So they both dreamed; but she was in mid-ocean and accustomed to the long voyage. He was just setting out, and everything was a discovery for him. And as everything was new to him, he saw with a keener eye, and often he saw further. He had moments of astonishing seriousness. They did not last. He was like an animal: suddenly this penetrating glance would waver. He would not be there any more! But in the moments when he fastened on his comrade-mother his young new force of attention and love, shut up with her in a burning silence, his whole being was impregnated with the odor of this soul: he divined without comprehending them her faintest tremors, and he touched as if by lightning the secrets of her heart.

Soon he would lose the key. He would no longer be interested. He would no longer be able to see. There were two beings in him: the light from within and the shadow from without. As the body of the child develops, the shadow increases with it and covers the light. As he climbs, he turns his back on the sun; he seems most a child when he is least one; and when he is grown-up, his view is more limited. For the moment Marc still enjoyed a magic clairvoyance of which he was completely unaware. Never had he been closer to Annette; not for many years would he be so close again.

Towards the end of this period the attraction she had for him became stronger than his distrust. He no longer resisted the impulse that flung him suddenly, face, eyes and mouth, against his mother's breast. Annette discovered with rapture that her child loved her. She had given up hope of this.

Several months passed, as delicious as a mutual first love. The honeymoon of the child and the mother. The ravishing purity of this love, carnal as all love is, but carnal without sin. A living rose.

[XXVIII]

It passes. It passes, the matchless hour. They pass, these years of close intimacy, severe discipline, a crowded life. These rich years. Annette, with all her strength intact, unimpaired. The child with all the flower of his little universe.
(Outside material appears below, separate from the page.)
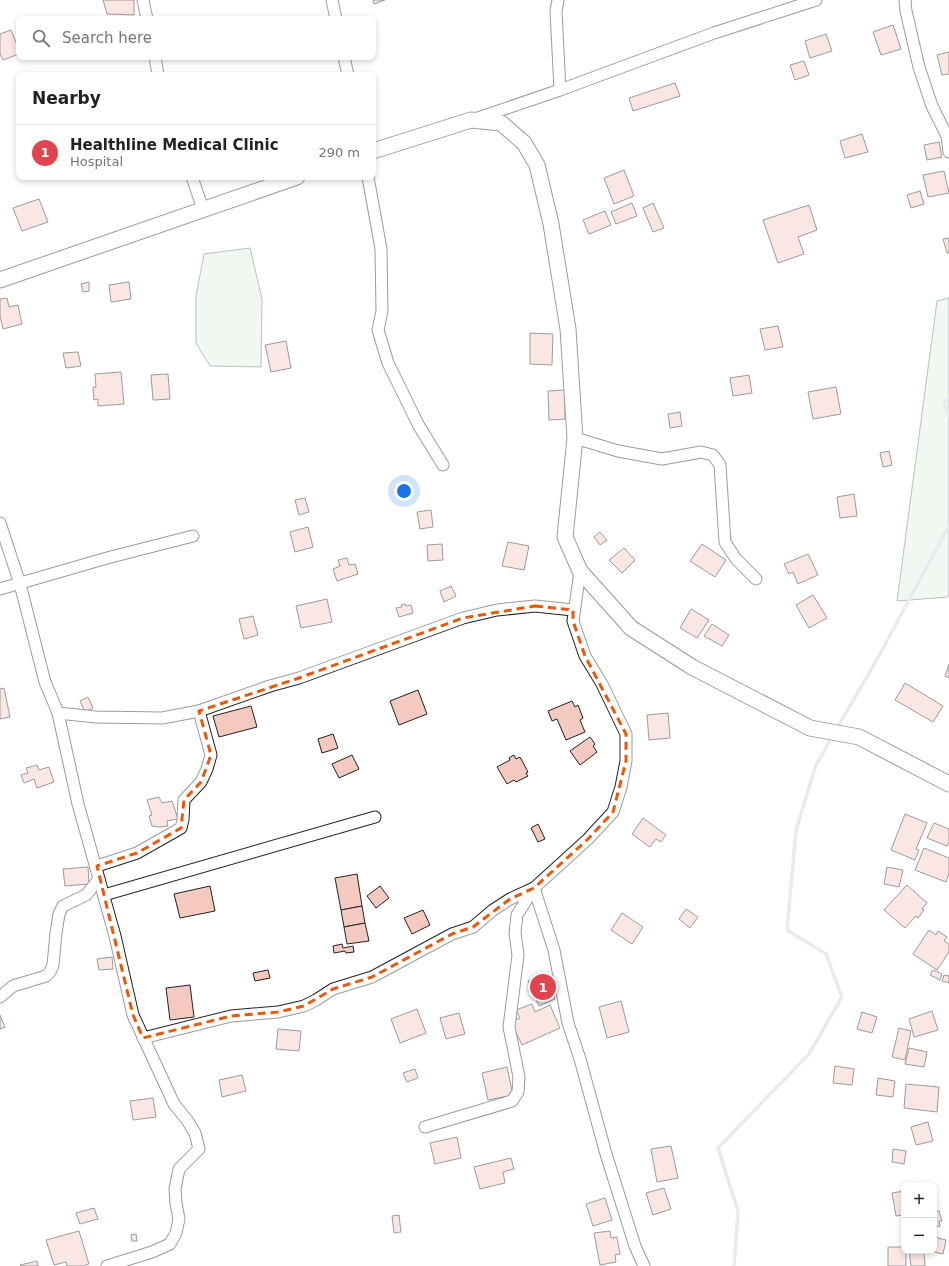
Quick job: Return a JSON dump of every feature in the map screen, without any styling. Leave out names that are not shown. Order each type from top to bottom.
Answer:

But a mere vibration of the air will be enough to throw this harmony of souls into confusion. Is the door shut?

[XXIX]

One Sunday morning Annette was at home alone. Marc was playing ball with a friend in the Luxembourg Gardens. Annette was doing nothing; she enjoyed being able to rest without talking, without moving, sitting in her armchair on this day of rest; the flood of her thoughts followed its meandering course. A little stiff with weariness, she let herself float along. Someone knocked. She hesitated to open the door. Disturb this hour of silence? . . . She did not move. The knock came again; there was an insistent ring. She rose regretfully. She opened the door. . . . Sylvie! For months they had not seen each other. . . . Annette's first movement was one of joy, and Sylvie's face responded to her cordial expression. Then the memory of their grievances, their strained relations returned, and they were embarrassed. They exchanged polite questions, asked about each other's health. They spoke to each other without any formality, and in both their questions and their replies the forms of their language were familiar, but their hearts remained cold. Annette was thinking, "What has she come for?" And Sylvie, if she knew, did not seem to be in any hurry to say. All the time, while speaking of this and that, she showed that she was preoccupied with some thought she was trying to defer, but which at last came out. "Annette," she said suddenly, "let's put an end to this! There have been mistakes on both sides."

Annette, in her pride, would not admit that there were any on hers. Strong, too strong, in her right, and not forgetting the injustice that had been done her, she said, "There were none on my side."